Juiz de Paz – Crônica de Carlos Drummond de Andrade

O juiz de paz chegou cedo ao cartório. Era dia de muito casamento — o santo da folhinha ajudava. Aquele cartório! Feio, desarrumado como todos os cartórios. E por que se casam tantas pessoas no Brasil? Por que estão fazendo sempre a mesma besteira? Não aprendem?

O oficial-maior apareceu vinte minutos depois, para desagrado do juiz de paz. Quando o magistrado chega — mesmo sendo juiz de paz, a majestade é uma só — o cartório deve estar preparado como um templo, os acólitos em seus lugares. Mas o oficial-maior é mulher, e mulher não tem jeito não.

– Quantos, hoje?

– Dezessete.

Barbaridade. Trinta e quatro noivos, suas famílias e testemunhas espremendo-se na salinha e nos corredores, fazendo barulho de motor. O juiz de paz não pensou na renda, pensou na amolação.

– Silêncio!

A energia da voz e da campainha fez estremecer os nubentes. Moças nervosas ficaram com medo — de quê? É tudo tão inseguro hoje em dia, nunca se sabe se haverá mesmo casamento ou se, à última hora…

Chamado o primeiro par, rapaz e moça aproximam-se um tanto estúpidos, como acontece nessas ocasiões, e sentam-se. O oficial-maior anota nomes e endereços das testemunhas. O juiz manda que todos se levantem e é obedecido, menos pelo oficial-maior.

– A senhora não vai se levantar?

– Não.

– Como juiz, ordeno ao sr. oficial-maior que se levante e proceda à leitura do termo.

– Vou ler sentada.

– Não ouviu minha ordem?

– Não recebo ordens do senhor.

– De quem recebe, então?

– Do doutor corregedor da justiça.

– Pois então não há casamento.

Os noivos entreolham-se, estupefatos. A noiva, lacrimejante:

– Não faz assim com a gente, seu juiz!

– Sinto muito, mas todos os casamentos estão suspensos.

Um rumor de onda batendo na praia acolhe a declaração. O oficial-maior continua sentado(a). Interessados apelam.

– Por que a senhora não se levanta? Que que custa!

– Já fiquei sentada muitas vezes, hoje é que ele implicou. Não pode fazer isso.

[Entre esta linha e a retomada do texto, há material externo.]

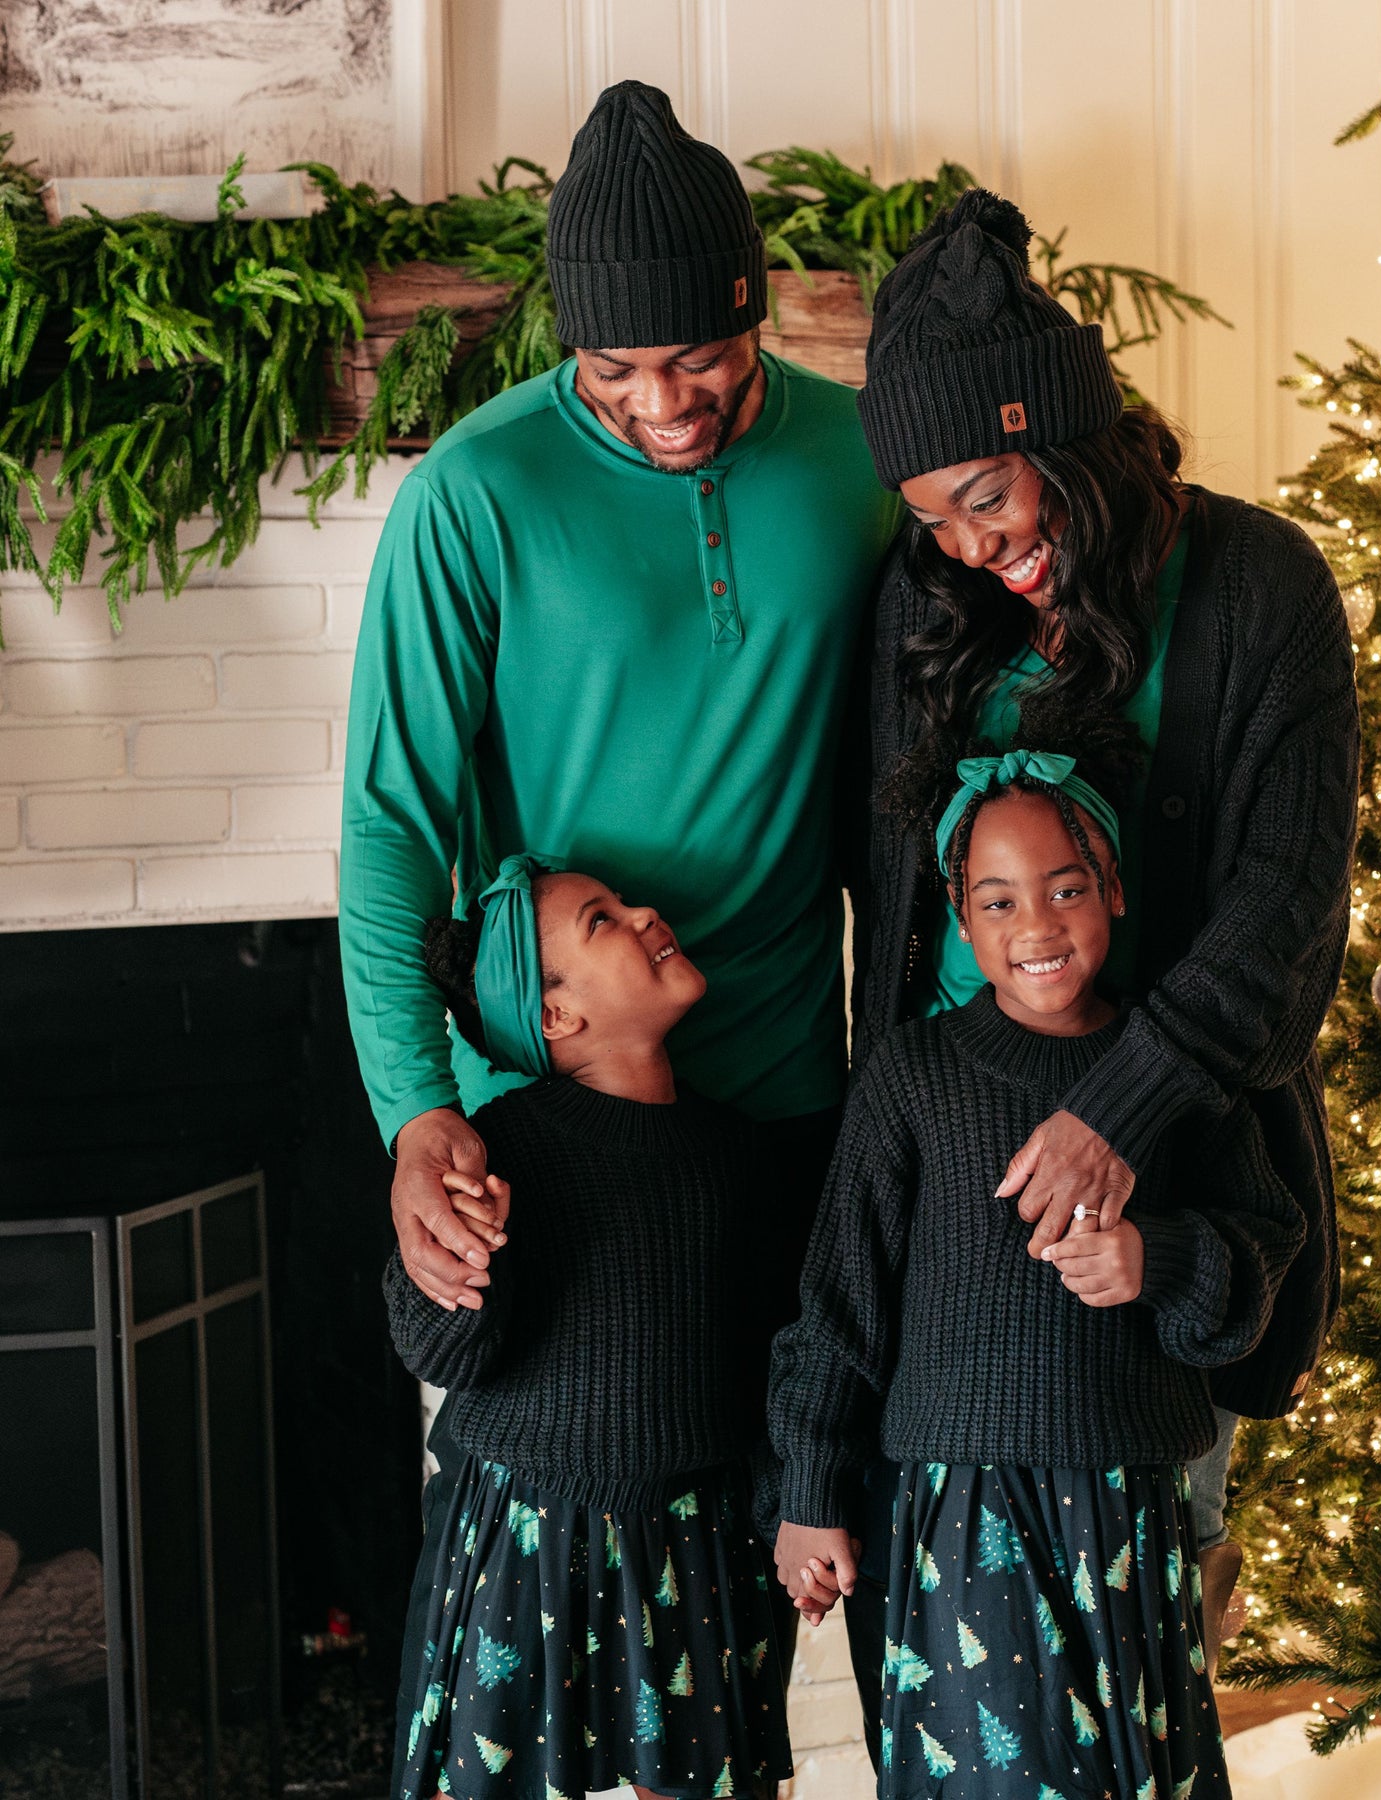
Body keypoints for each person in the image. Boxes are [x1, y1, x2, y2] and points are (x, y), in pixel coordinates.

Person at [338, 80, 898, 1778]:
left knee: (748, 1578)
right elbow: (392, 828)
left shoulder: (860, 460)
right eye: (614, 372)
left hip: (788, 1111)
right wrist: (415, 1110)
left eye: (699, 361)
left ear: (754, 307)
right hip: (562, 1132)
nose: (663, 405)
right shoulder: (473, 495)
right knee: (547, 1542)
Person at [841, 188, 1361, 1720]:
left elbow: (1286, 917)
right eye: (933, 517)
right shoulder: (925, 603)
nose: (970, 545)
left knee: (1135, 1653)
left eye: (989, 496)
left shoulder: (1260, 588)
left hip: (1169, 1188)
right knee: (955, 1664)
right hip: (949, 1193)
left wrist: (1114, 1117)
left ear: (1066, 436)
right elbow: (892, 910)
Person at [766, 746, 1304, 1799]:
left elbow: (1259, 1260)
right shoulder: (914, 1076)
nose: (1038, 927)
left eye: (1066, 889)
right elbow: (839, 1304)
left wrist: (1155, 1258)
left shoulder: (1174, 1078)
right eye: (999, 901)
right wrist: (810, 1490)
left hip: (1129, 1507)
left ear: (1113, 890)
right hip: (962, 1517)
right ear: (961, 921)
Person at [385, 855, 791, 1800]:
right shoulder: (500, 1148)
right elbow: (441, 1353)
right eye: (603, 919)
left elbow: (771, 1360)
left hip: (694, 1535)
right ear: (557, 1015)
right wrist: (471, 1256)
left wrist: (788, 1509)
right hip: (525, 1533)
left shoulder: (739, 1153)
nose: (647, 913)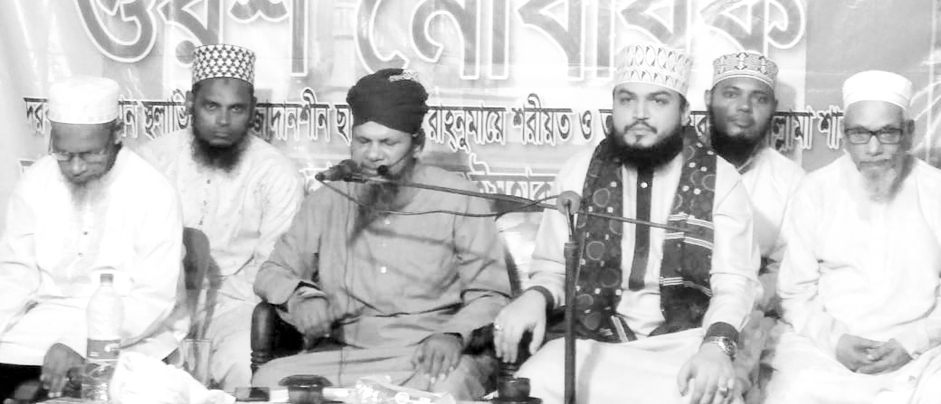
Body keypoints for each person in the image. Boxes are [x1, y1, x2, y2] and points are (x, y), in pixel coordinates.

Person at [492, 43, 762, 404]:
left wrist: (716, 347)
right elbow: (554, 269)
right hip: (596, 340)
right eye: (627, 99)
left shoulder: (720, 180)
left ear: (684, 112)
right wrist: (534, 297)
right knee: (534, 381)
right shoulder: (580, 171)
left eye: (658, 101)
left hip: (686, 344)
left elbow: (734, 284)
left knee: (706, 395)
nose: (639, 114)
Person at [251, 68, 512, 400]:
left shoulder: (459, 198)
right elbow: (273, 272)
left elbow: (491, 295)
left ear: (417, 144)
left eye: (388, 143)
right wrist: (301, 296)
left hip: (428, 355)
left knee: (447, 388)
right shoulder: (329, 198)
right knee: (267, 382)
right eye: (363, 141)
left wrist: (454, 335)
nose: (373, 155)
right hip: (343, 355)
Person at [0, 77, 183, 399]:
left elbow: (152, 299)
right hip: (39, 327)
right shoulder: (36, 182)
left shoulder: (153, 192)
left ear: (117, 133)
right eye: (63, 153)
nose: (76, 167)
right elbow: (15, 276)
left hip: (130, 332)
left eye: (90, 154)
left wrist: (79, 342)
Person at [764, 71, 941, 403]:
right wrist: (835, 341)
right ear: (844, 136)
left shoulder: (935, 191)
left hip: (922, 352)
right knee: (796, 391)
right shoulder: (816, 190)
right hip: (826, 350)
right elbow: (795, 292)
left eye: (887, 132)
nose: (873, 148)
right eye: (860, 133)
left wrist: (912, 342)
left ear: (909, 133)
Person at [137, 44, 304, 390]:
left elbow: (274, 267)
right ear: (190, 102)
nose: (223, 121)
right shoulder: (152, 162)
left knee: (244, 364)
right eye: (211, 106)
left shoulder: (276, 174)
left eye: (236, 108)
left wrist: (210, 296)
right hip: (157, 303)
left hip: (235, 306)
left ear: (252, 109)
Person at [704, 52, 805, 397]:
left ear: (773, 108)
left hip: (749, 315)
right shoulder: (679, 165)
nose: (744, 107)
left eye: (758, 98)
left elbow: (786, 270)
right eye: (731, 94)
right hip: (671, 309)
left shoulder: (791, 181)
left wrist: (738, 301)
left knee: (727, 388)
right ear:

– Não impliquei nada. É da lei.

– Implicou. Vive implicando comigo. Sou uma pobre moça solteira, mas não admito ser humilhada.

O corregedor, procurado pelo telefone, não foi encontrado. O juiz de direito da vara de família atendeu depois de muito número discado, e respondeu que só resolvia consulta por escrito.

O juiz de paz estava sem cabeça para redigir. O oficial-maior, passado o instante de bravura, chorava baixinho. Três partidos se haviam formado. Não se humilha uma mulher. A um juiz não se desacata. Ela devia ceder. Ele é que devia. Que é que a gente tem com isso?

– Se quiser, eu mesma redijo para o senhor.

Era o oficial-maior, oferecendo colaboração ao juiz de paz.

Ele pensou que fosse ironia, mas o tom era sincero. Começaram a elaborar a consulta. Ela achava as palavras por ele. E foi escrevendo por conta própria: a serventuária rebelde tinha vinte anos de serviço, estava cansada, reumática. Enquanto podia levantar-se, não deixou de fazê-lo. Agora, era um sacrifício. Ele olhava-a escrever e tinha uma ruga na testa.

– Pode parar. Não vou fazer consulta nenhuma. Ela encarou-o.

– Reconheço que tenho andado nervoso, essa dor de cabeça constante. Vou ao médico. Tenho sido um juiz de paz ranheta. Me perdoe. Também essa vida que eu levo, tão sozinho…

O oficial-maior retirou o papel da máquina. Os dois voltaram a seus postos, e os noivos foram chegando e casando. Só um havia desistido — Deus sabe por quê. Durante o quinto casamento, o oficial-maior fez menção de levantar-se, como quem diz: agora, chega; mas o juiz, com um gesto, aconselhou-lhe ficar como estava. Três meses depois, o juiz de paz estava casado com o oficial-maior.